Several transport systems contribute to the intestinal uptake of Paraquat, modulating its cytotoxic effects

•Paraquat uptake into Caco-2 cells is partially mediated by the y+ transport system.•PQ uptake is regulated by a Ca++/calmodulin complex-dependent mechanism.•The carrier-mediated transport system for choline is involved on PQ uptake.•Several transport systems contribute to the intestinal uptake of paraquat.•Specific and potent inhibitors of these transporters may be potential new antidotes.

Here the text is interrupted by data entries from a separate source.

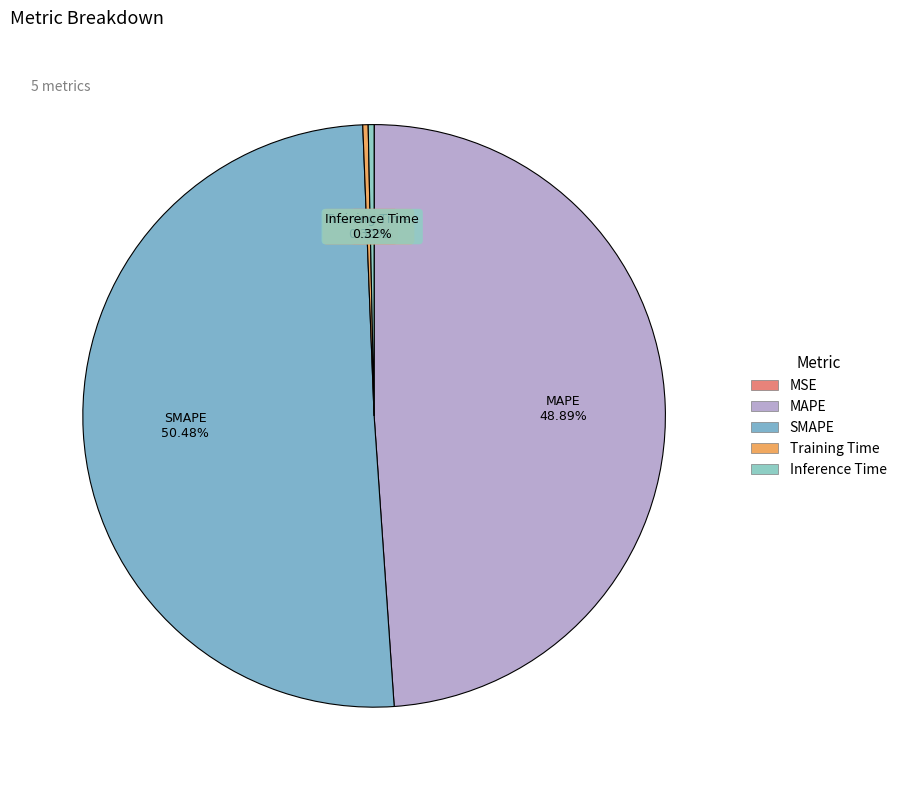

To the nearest percent, what is the difference between the largest and smallest slice percentages?

50%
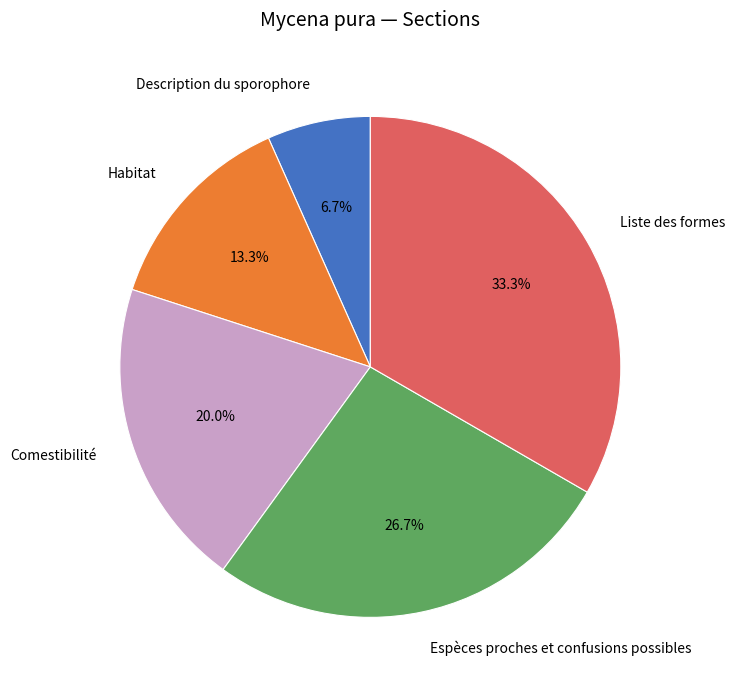

Between Comestibilité and Espèces proches et confusions possibles, which is larger?

Espèces proches et confusions possibles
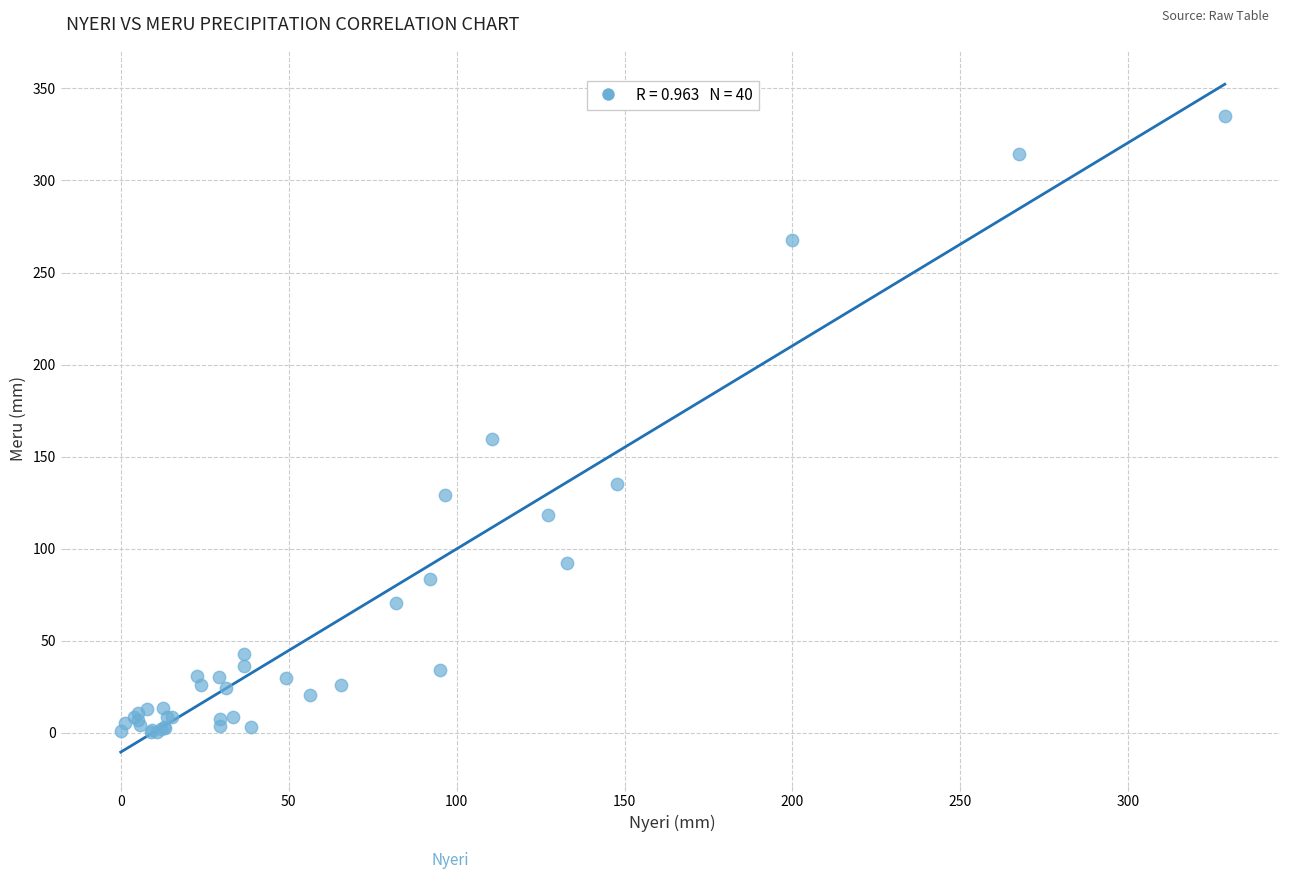

What Y value in the scatter plot is closest to 167?

159.4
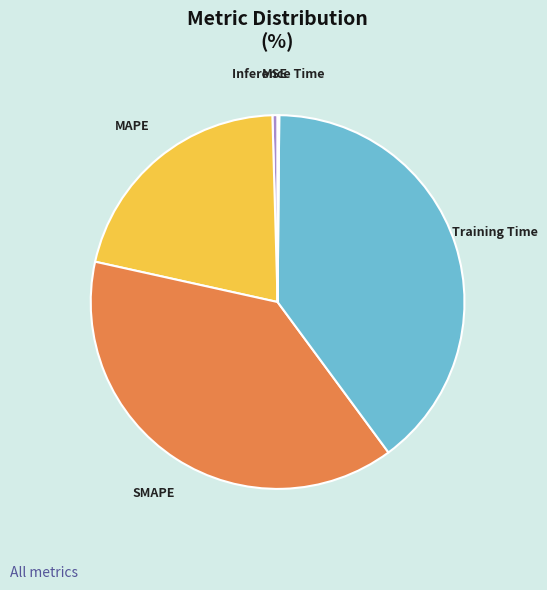

Is it true that Training Time is 51% of the pie?

False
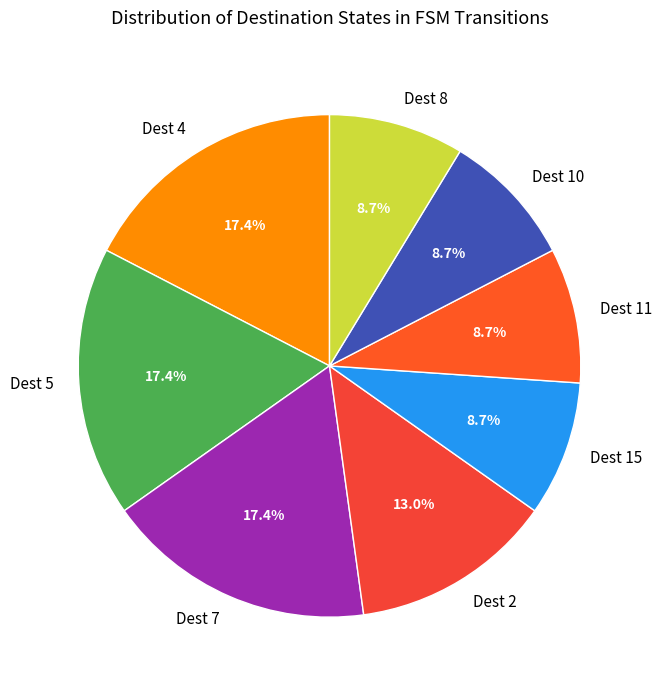

Do Dest 4 and Dest 7 together represent more than half of the pie?

No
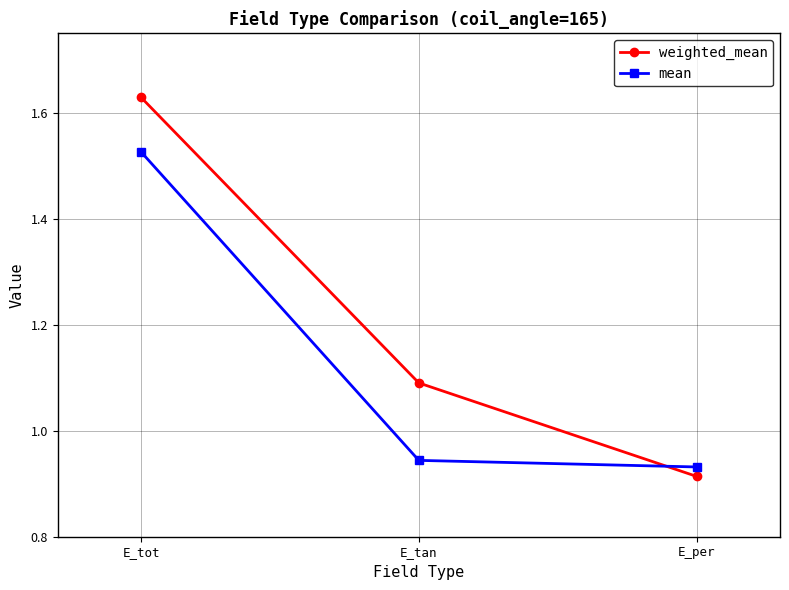

Which series has the widest spread of values?

weighted_mean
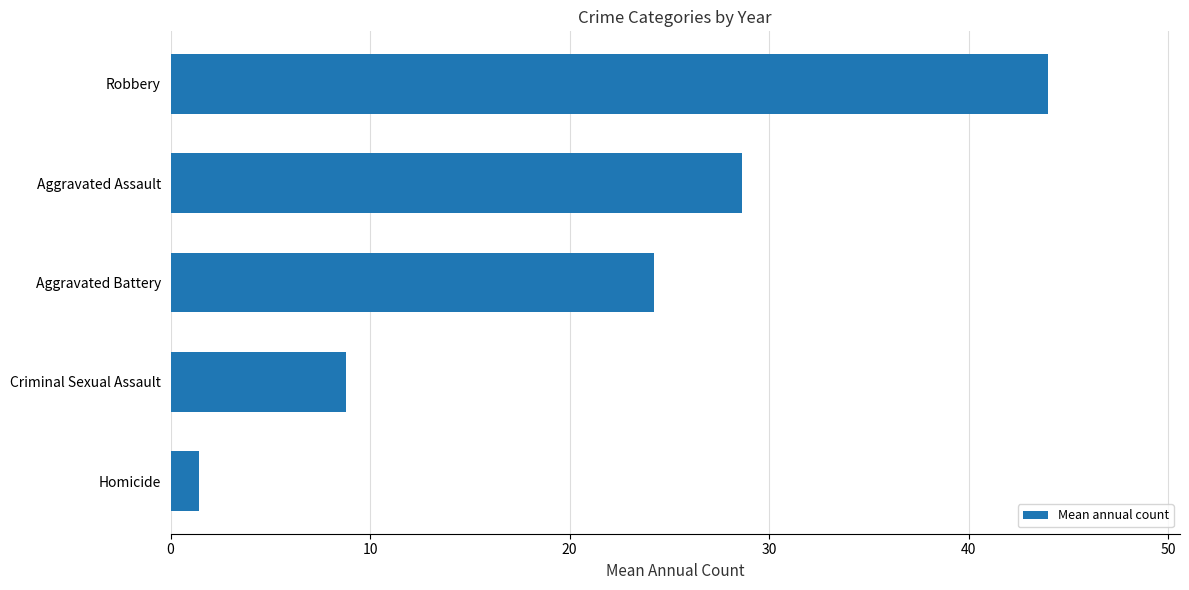

What is the difference between the second highest and minimum values?

27.2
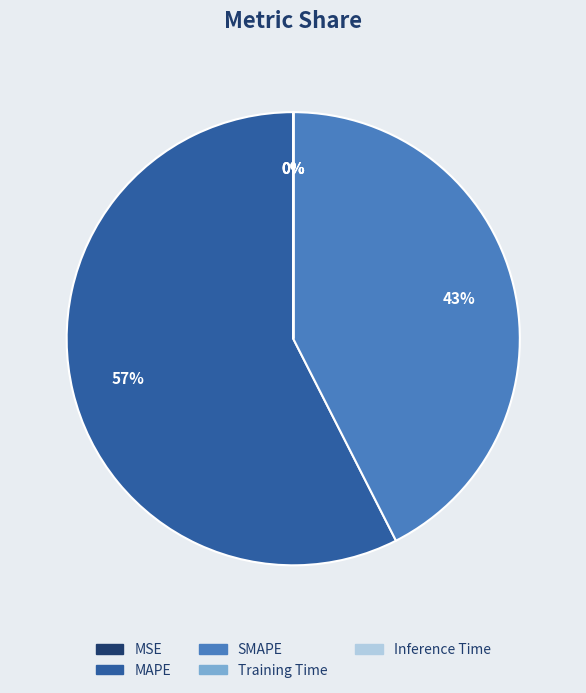

True or false: MAPE accounts for 57% of the total.

True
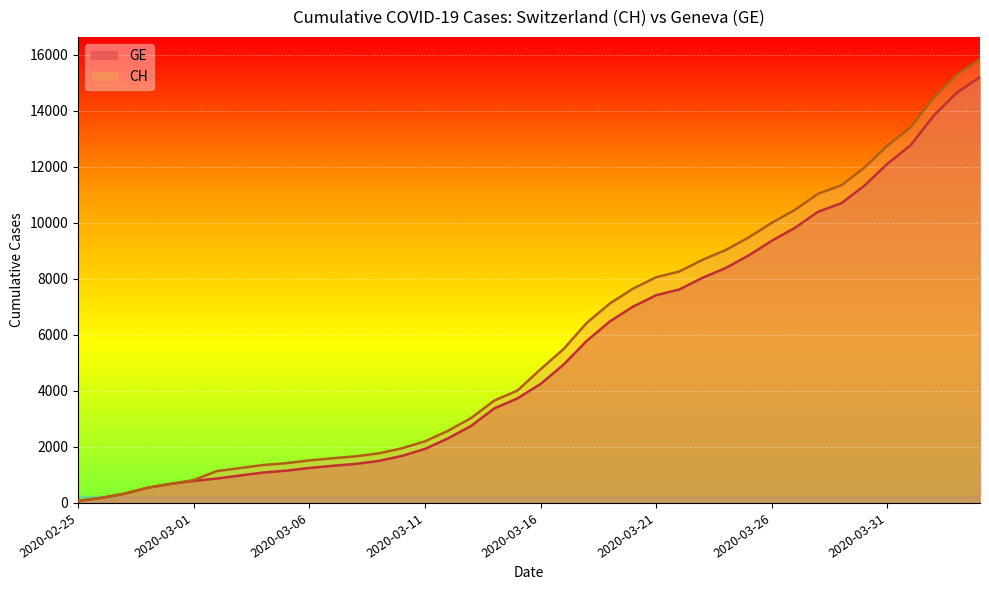

What value does the GE series have at 2020-03-12?

2306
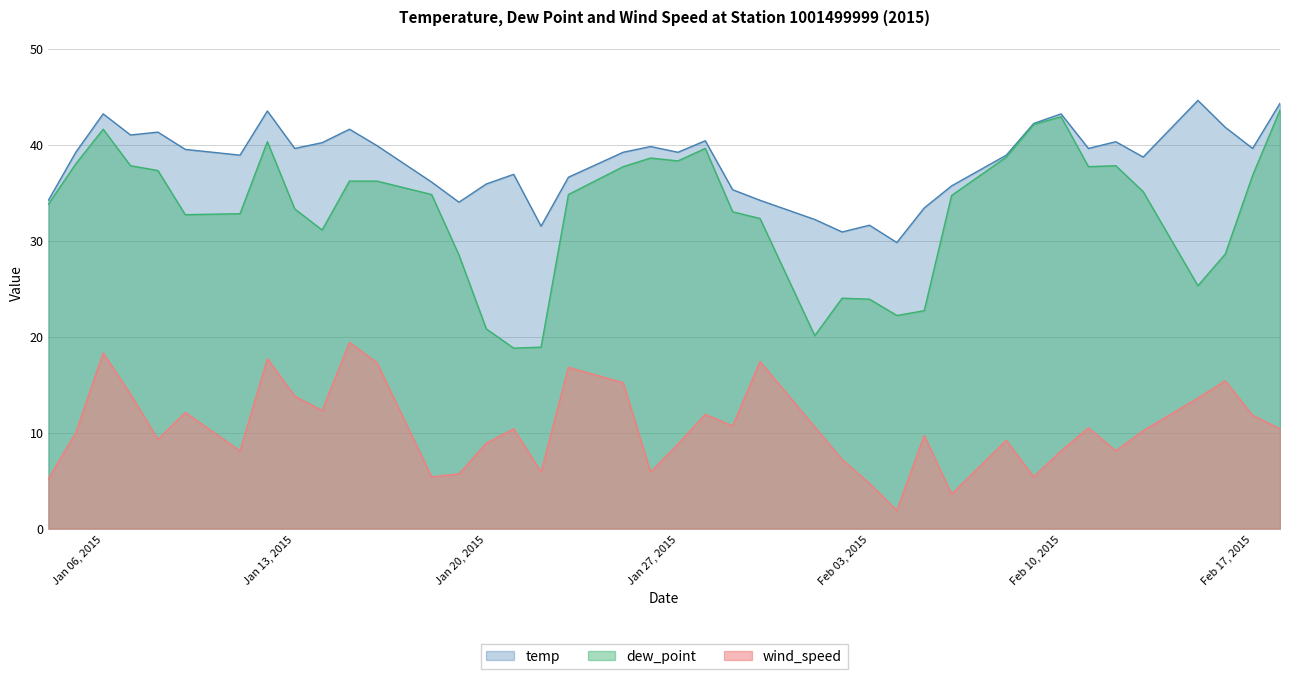

Rank the series by their average value, from highest to lowest.

temp, dew_point, wind_speed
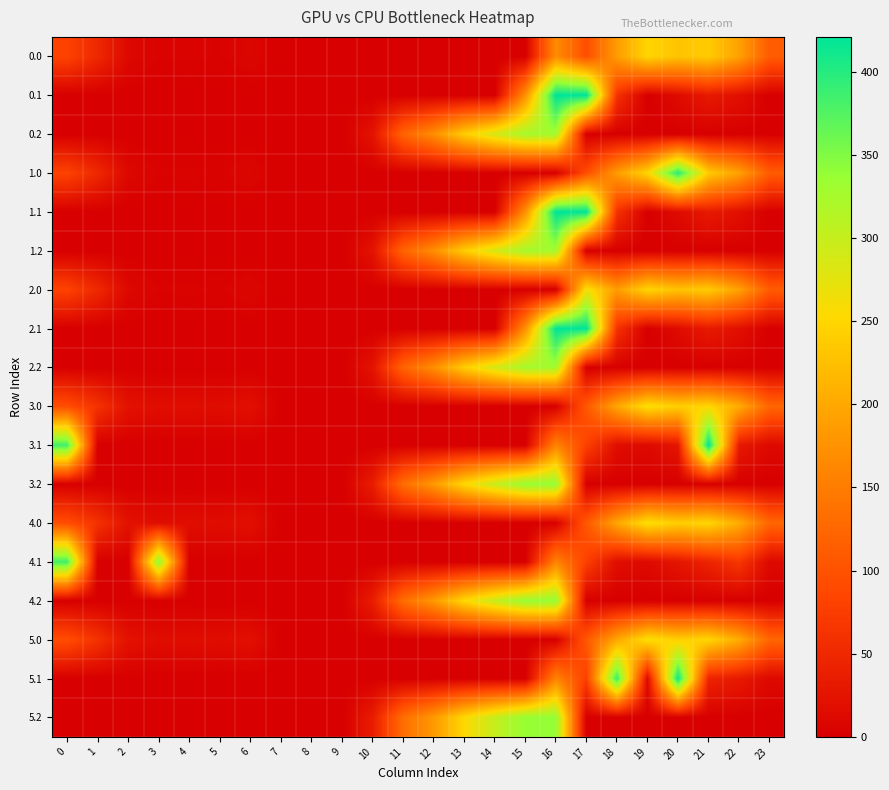

At how many categories does at least one series exceed 302?

8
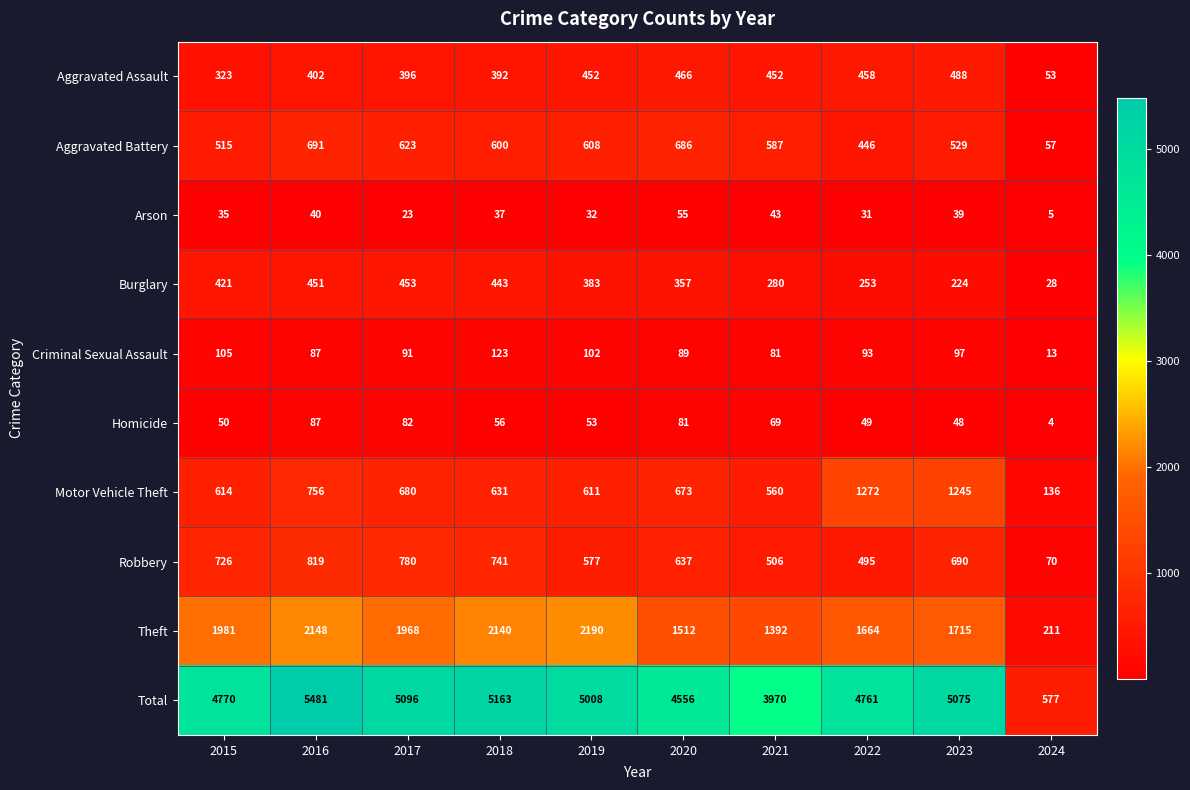

At how many categories does at least one series exceed 3746?

9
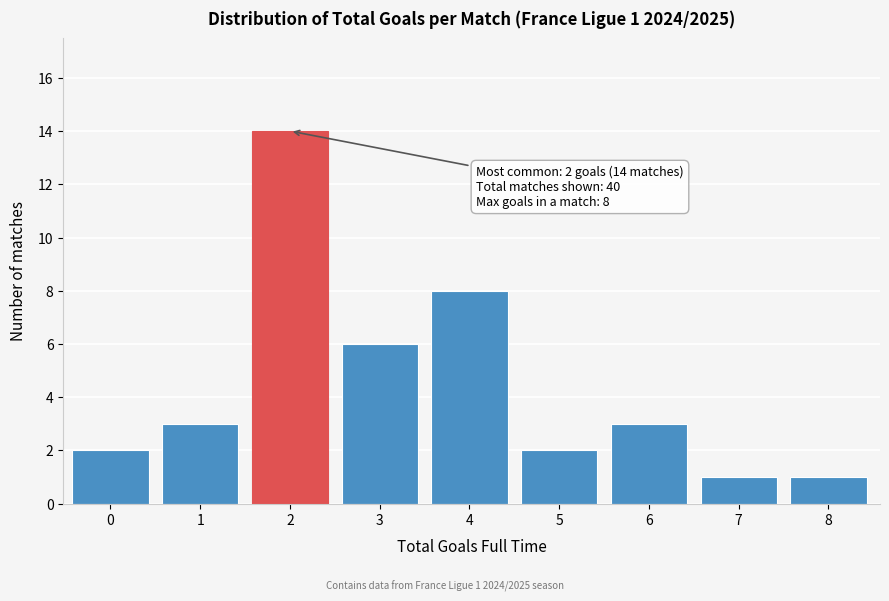

Reading left to right, what are all the values shown in this chart?

2	3	14	6	8	2	3	1	1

Paraquat (PQ) is an extremely toxic herbicide upon oral ingestion that lacks a specific antidote. In case of intoxication, treatment primarily relies on limiting its intestinal absorption. In this study, we elucidate the intestinal transport mechanisms of PQ uptake using Caco-2 cells as a model of the human intestinal epithelium. The cells were incubated with a wide range of PQ concentrations (0-5000 μM) for 24 h with or without simultaneous exposure to different transporters substrates/inhibitors including, choline or hemicolinium-3 (for choline carrier-mediated transport system inhibition) and putrescine, trifluoperazine, valine, lysine, arginine or N-ethylmaleimide (for basic amino acid transport systems inhibition). PQ cytotoxicity was evaluated by the MTT reduction assay and correlated with PQ intracellular levels quantified by gas chromatography-ion trap-mass spectrometry (GC-IT/MS). Potential interactions of PQ with the substrates/inhibitors of the transport systems were investigated and discarded by infrared spectroscopy.Our results showed a significant reduction in PQ intracellular accumulation and, consequently, in PQ cytotoxicity, in the presence of both choline and hemicolinium-3, demonstrating that the choline carrier-mediated transport system is partially involved in PQ intestinal uptake. Likewise, PQ cytotoxicity and intracellular accumulation were significantly attenuated by simultaneous exposure to putrescine, trifluoperazine, valine, lysine, arginine and N-ethylmaleimide. These data suggested the involvement of more than one of the basic amino acids transport systems, including the y+, b0,+ or y+L systems.In conclusion, this study demonstrated that several transport systems mediate PQ intestinal absorption and, therefore, their modulation may provide alternative efficient pathways for limiting PQ toxicity in intoxication scenarios.